ЗАДАНИЕ 1: Перепишите без изменений фрагмент записей, который начинается с их первой строки и заканчивается строкой, содержащей «- beam [399,552,489,626]». Обе границы включите.

────

Человек этот был местный крестьянин, занимавшийся извозом, и, приехав в Чудово, Глеб Иванович тотчас же кинулся к перилам деревянного вокзального перрона, выглядывая своего Герасима (имя я, впрочем, забыл) среди ожидавших на площади извозчиков. Теперь каждый раз, когда я проезжаю мимо Чудова, мне кажется, что я вижу фигуру Глеба Ивановича, перегнувшегося через перила и всматривающегося с выражением такой тревоги и опасения, как будто он ждал вести об опасно заболевшем собственном ребенке.
Герасима не оказалось, и вместо него нас повез другой извозчик, мужичонко неприятного вида, болтливый, с фальшивыми нотами в голосе. Глеб Иванович спросил у него о Герасиме, и затем, при разглагольствованиях нашего возницы, какие-то тени внутренней боли проходили по его лицу.
— Вот… вот видите… — сказал он мне, при какой-то особенной резнувшей ухо фразе извозчика… — Никогда Герасим не скажет такого. Ник-когда! Просто удивительно деликатный человек.
Приехав к своему дому, он отдал извозчику деньги и сказал:
— Пожалуйста, теперь пришли мне Герасима. Через два часа опять на вокзал…
— Да что вам, Глеб Иванович, Герасим? — сказал извозчик. — Я сам доставлю.
— Герасима… Герасима мне… Понимаешь. Мне нужно…
— Да на что же Герасима, когда я…
Глеб Иванович, собравшийся уходить, вдруг повернулся, пристально всмотрелся в мужика и, вынув бумажку, сунул ему в руки.

────

ЗАДАНИЕ 2: Согласуются ли с отрывком следующие утверждения? Для каждого ответьте «да» или «нет» и приведите точную цитату, которая это решает. (a) Герасима на месте не оказалось, и повез другой извозчик. (b) Извозчик сразу согласился прислать Герасима. (c) Имя крестьянина в рассказе запомнилось точно.

ДАННЫЕ ДЛЯ АНАЛИЗА:

────

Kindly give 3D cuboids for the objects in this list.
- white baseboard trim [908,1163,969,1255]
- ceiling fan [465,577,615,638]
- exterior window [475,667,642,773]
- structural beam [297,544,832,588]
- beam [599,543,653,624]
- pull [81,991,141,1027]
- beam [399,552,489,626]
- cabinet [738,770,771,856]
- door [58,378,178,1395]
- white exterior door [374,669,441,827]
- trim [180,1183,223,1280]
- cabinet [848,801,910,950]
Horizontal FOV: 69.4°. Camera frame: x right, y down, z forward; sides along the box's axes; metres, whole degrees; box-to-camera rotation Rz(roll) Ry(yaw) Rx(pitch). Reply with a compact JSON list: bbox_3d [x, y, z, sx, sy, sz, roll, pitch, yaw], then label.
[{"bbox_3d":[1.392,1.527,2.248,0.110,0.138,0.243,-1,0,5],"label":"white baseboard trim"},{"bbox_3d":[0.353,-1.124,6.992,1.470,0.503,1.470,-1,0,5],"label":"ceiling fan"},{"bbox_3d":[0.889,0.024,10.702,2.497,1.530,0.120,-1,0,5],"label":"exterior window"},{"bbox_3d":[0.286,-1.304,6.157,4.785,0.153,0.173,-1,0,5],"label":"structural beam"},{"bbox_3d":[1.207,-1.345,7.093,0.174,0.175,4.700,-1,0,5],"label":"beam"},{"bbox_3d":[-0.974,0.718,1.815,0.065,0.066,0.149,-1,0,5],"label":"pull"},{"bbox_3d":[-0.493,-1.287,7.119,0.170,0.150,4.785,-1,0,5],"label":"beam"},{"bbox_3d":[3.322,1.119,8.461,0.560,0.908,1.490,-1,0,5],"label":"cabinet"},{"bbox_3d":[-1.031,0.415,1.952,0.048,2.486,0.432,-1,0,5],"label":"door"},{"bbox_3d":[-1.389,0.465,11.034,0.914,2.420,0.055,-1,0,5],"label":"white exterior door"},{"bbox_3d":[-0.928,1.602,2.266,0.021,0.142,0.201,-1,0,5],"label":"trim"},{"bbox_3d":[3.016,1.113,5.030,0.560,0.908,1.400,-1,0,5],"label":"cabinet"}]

────

ОТВЕТ 1:
Kindly give 3D cuboids for the objects in this list.
- white baseboard trim [908,1163,969,1255]
- ceiling fan [465,577,615,638]
- exterior window [475,667,642,773]
- structural beam [297,544,832,588]
- beam [599,543,653,624]
- pull [81,991,141,1027]
- beam [399,552,489,626]

ОТВЕТ 2:
(a) Да: «Герасима не оказалось, и вместо него нас повез другой извозчик».
(b) Нет: «Да что вам, Глеб Иванович, Герасим? — сказал извозчик. — Я сам доставлю».
(c) Нет: «имя я, впрочем, забыл».